Match derivative of inner function to simplify substitution quickly.

Answer 1

Answer: (E)

Step 1: Understanding the Concept:
This integral is best solved using the method of u-substitution. The key is to notice that the derivative of the inner function \(x^8+1\) is \(8x^7\), and a factor of \(x^7\) is present in the integrand.

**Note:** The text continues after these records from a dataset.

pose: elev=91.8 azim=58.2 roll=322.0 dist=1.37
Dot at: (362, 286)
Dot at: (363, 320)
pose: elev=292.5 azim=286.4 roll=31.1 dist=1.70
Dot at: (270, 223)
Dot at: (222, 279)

This makes it a prime candidate for substitution.
Step 2: Key Formula or Approach:
1. Let \(u = x^8 + 1\). 2. Find the differential \(du = 8x^7 dx\). 3. Rearrange this to express \(x^7 dx\) in terms of `du`. 4. Substitute `u` and `du` into the integral, which will now be in terms of `u`. 5. Evaluate the simplified integral using the power rule for integration. 6. Substitute back \(u = x^8 + 1\) to get the final answer.
Step 3: Detailed Explanation:
The integral is: \[ \int x^7(x^8+1)^{-3/4} dx \] Let's choose our substitution: \[ u = x^8 + 1 \] Differentiating with respect to x, we get: \[ \frac{du}{dx} = 8x^7 \] \[ du = 8x^7 dx \] We have \(x^7 dx\) in our integral, so we can write: \[ x^7 dx = \frac{du}{8} \] Now substitute `u` and `du` into the integral: \[ \int (u)^{-3/4} \left(\frac{du}{8}\right) \] Take the constant \(\frac{1}{8}\) outside the integral: \[ \frac{1}{8} \int u^{-3/4} du \] Now apply the power rule for integration, \(\int u^n du = \frac{u^{n+1}}{n+1}\): \[ \frac{1}{8} \left[ \frac{u^{-3/4 + 1}}{-3/4 + 1} \right] + C \] \[ \frac{1}{8} \left[ \frac{u^{1/4}}{1/4} \right] + C = \frac{1}{8} [4u^{1/4}] + C = \frac{4}{8} u^{1/4} + C = \frac{1}{2} u^{1/4} + C \] Finally, substitute back \(u = x^8 + 1\): \[ \frac{1}{2}(x^8+1)^{1/4} + C \] Step 4: Final Answer:
The integral is \(\frac{1}{2}(x^8+1)^{1/4} + C\).